The 167-year-old derelict building, off Haughton Road, Darlington, can claim to be the world's first main line engine shed.

Darlington Civic Trust has applied to English Heritage to have it added to the list of protected buildings following a developer's request to demolish it.

A trust spokesman said: "Part of our railway heritage is threatened, and we have moved swiftly to ask English Heritage to list it as an example of an early engine shed.

"Demolition would be a sad loss to the town's rich heritage."

An application has been received by Darlington Borough Council to demolish the shed and build 65 homes on the site - formerly sidings - around it.

The shed is at the end of the first stretch of the East Coast Main Line, which opened on March 30, 1841, between York and Darlington. The stretch of line, running north-south, terminated where it met the Stockton and Darlington Railway, which ran east-west.

The engine shed was built by the Great North Eastern Railway at that junction, with two lines running into it. It was big enough to house four of the first main line steam engines.

As the main line was extended north in 1844, it was no longer needed as a terminus and its role was downgraded to maintenance. It is believed to have been altered or rebuilt in 1854. Since the Seventies, the shed - opposite the new Darlington College - has been used as a car repair garage.

Now empty and derelict, it was sold in 2005 by British Rail.

Alban Cassidy, of CA Planning, in Preston, Lancashire, which is acting for the developer, said: "Our application does not set the outline of our proposed buildings in stone.

"There is a degree of flexibility. Our scheme would not preclude its preservation if that is what is demanded.

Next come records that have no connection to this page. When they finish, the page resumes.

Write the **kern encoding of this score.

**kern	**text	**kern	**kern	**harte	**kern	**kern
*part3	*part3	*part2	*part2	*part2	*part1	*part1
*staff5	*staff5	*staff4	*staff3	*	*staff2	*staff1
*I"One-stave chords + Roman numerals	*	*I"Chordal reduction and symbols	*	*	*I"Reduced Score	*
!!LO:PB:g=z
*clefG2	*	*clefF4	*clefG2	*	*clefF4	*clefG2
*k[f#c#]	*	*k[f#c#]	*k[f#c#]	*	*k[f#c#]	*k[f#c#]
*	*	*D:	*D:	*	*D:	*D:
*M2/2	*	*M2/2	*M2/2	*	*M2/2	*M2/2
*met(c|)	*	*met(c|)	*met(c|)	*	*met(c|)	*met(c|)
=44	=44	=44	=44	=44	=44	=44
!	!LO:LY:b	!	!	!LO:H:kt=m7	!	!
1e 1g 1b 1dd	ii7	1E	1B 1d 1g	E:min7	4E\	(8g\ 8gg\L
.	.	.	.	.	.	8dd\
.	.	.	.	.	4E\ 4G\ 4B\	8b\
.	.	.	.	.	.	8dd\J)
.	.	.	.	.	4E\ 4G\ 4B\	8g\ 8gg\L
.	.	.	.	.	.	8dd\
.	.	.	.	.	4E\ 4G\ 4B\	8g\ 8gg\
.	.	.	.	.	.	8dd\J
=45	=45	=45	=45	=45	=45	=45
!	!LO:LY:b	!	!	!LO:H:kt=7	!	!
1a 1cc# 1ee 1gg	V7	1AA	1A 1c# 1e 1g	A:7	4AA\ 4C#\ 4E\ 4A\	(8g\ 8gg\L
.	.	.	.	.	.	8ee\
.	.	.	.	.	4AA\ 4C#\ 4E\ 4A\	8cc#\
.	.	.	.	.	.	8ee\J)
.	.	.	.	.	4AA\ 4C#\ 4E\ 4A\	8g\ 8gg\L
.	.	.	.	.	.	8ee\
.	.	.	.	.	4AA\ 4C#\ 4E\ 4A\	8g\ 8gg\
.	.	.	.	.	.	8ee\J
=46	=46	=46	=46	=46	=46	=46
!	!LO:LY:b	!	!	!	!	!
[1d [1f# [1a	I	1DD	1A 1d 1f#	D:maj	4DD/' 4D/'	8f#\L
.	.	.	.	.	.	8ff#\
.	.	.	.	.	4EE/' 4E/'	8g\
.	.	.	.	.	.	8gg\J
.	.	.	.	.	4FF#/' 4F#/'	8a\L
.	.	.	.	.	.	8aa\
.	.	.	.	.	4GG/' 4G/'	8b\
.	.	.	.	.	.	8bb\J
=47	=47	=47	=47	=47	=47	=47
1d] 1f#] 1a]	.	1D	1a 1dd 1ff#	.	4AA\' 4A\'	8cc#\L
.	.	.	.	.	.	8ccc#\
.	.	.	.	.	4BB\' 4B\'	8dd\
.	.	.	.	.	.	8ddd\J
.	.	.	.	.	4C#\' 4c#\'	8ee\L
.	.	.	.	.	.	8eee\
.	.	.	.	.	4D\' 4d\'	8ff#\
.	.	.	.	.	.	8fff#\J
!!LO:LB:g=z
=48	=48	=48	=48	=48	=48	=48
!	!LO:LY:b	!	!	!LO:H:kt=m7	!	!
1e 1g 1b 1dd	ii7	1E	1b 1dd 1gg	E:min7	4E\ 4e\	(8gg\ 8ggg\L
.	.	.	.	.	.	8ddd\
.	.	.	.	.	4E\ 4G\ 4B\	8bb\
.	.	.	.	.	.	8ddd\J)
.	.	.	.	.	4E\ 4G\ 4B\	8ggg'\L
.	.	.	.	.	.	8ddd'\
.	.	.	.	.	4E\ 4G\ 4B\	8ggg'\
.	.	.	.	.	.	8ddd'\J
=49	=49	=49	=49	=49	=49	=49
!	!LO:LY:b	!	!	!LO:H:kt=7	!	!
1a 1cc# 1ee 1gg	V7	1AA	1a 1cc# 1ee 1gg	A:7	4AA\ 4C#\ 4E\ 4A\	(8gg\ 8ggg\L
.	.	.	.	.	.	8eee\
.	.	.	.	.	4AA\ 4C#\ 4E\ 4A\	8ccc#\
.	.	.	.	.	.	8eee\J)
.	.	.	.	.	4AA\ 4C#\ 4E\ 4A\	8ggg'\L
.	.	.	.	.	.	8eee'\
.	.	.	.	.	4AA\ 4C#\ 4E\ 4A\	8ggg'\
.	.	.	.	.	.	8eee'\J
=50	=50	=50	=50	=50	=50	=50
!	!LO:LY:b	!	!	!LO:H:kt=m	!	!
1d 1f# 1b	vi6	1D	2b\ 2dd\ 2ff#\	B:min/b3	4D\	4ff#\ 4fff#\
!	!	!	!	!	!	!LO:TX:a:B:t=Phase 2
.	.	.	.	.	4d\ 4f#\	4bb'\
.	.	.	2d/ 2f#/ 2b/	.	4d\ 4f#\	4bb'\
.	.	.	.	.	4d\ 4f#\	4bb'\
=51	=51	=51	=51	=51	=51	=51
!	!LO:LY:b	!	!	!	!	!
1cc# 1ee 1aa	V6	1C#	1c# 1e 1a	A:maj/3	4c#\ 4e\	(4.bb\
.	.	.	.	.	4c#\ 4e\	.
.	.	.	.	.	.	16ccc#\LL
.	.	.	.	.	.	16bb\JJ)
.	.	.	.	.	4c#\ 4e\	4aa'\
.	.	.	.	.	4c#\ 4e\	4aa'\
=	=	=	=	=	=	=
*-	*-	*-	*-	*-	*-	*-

"The building is very large and industrial and we do not think it would be practical to convert it. It is structurally sound, but it is decrepit."

He said that for the past 30 years, Darlington's proposed cross-town route has been planned to run through the site of the shed.

Samantha Amos, of English Heritage, in York, said the listing process would take about three months.

If the shed is to be preserved, a new use for it will have to be found. One expensive suggestion is that it is dismantled brick by brick and rebuilt at the North Road Railway Museum, in Darlington.